§ 31–3871. Medically necessary foods.
(a) A health benefits plan issued, renewed, extended, or modified in the District by a health insurer after December 31, 2022, shall provide coverage for the cost of medically necessary food ordered as necessary by a provider for the following diseases or conditions:
(1) Inflammatory bowel disease, including Crohn's disease, ulcerative colitis, and indeterminate colitis;
(2) Gastroesophageal reflux disease that is nonresponsive to standard medical therapies;
(3) Immunoglobulin E- and non-Immunoglobulin E-mediated allergies to food proteins;
(4) Food protein-induced enterocolitis syndrome;
(5) Eosinophilic disorders, including eosinophilic esophagitis, eosinophilic gastroenteritis, eosinophilic colitis, and post-transplant eosinophilic disorders;
(6) Impaired absorption of nutrients caused by disorders affecting the absorptive surface, functional length, and motility of the gastrointestinal tract, including short bowel syndrome and chronic intestinal pseudo-obstruction;
(7) Malabsorption due to liver or pancreatic disease;
(8) Inherited metabolic disorders; and
(9) Any other diseases or conditions as determined by the Mayor through rulemaking.
(b) The coverage provided under this section shall not be more restrictive than or separate from coverage provided for any other illness, condition, or disorder for purposes of determining deductibles, benefit year or lifetime durational limits, benefit year or lifetime dollar limits, lifetime episodes or treatment limits, copayment and coinsurance factors, and benefit year maximum for deductibles and copayments and coinsurance factors.
(c) The Mayor, pursuant to subchapter I of Chapter 5 of Title 2, may issue rules to implement the provisions of this chapter.
(d) For the purposes of this section, the term:
(1) "Health benefits plan" means any accident and health insurance policy or certificate, hospital and medical services corporation contract, health maintenance organization subscriber contract, plan provided by a multiple employer welfare arrangement, or plan provided by another benefit arrangement. The term "health benefit plan" does not include accident only, credit, or disability insurance; coverage of Medicare services or federal employee health plans, pursuant to contracts with the United States government; Medicare supplemental or long-term care insurance; dental only or vision only insurance; specified disease insurance; hospital confinement indemnity coverage; limited benefit health coverage; coverage issued as a supplement to liability insurance, insurance arising out of a workers' compensation or similar law; automobile medical payment insurance; medical expense and loss of income benefits; or insurance under which benefits are payable with or without regard to fault and that is statutorily required to be contained in any liability insurance policy or equivalent self-insurance.
(2) "Health insurer" means a person that provides one or more health benefit plans or insurance in the District, including an insurer, a hospital and medical services corporation, a fraternal benefit society, a health maintenance organization, a multiple employer welfare arrangement, or any other person providing a plan of health insurance subject to the authority of the Department of Insurance, Securities, and Banking.

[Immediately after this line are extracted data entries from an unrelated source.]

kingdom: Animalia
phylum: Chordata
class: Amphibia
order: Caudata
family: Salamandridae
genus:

(3) "Medically necessary food" means food, including a low-protein modified food product or an amino acid preparation product, a modified fat preparation product, or a nutritional formula that is specially formulated and processed for the partial or exclusive feeding of an individual by means of oral intake or enteral feeding by tube, and intended for dietary management of an individual who, because of therapeutic or chronic medical needs, has limited or impaired capacity to ingest, digest, absorb, or metabolize ordinary foodstuffs or certain nutrients or who has other specially medically determined nutrient requirements, the dietary management of which cannot be achieved by modification of the normal diet alone.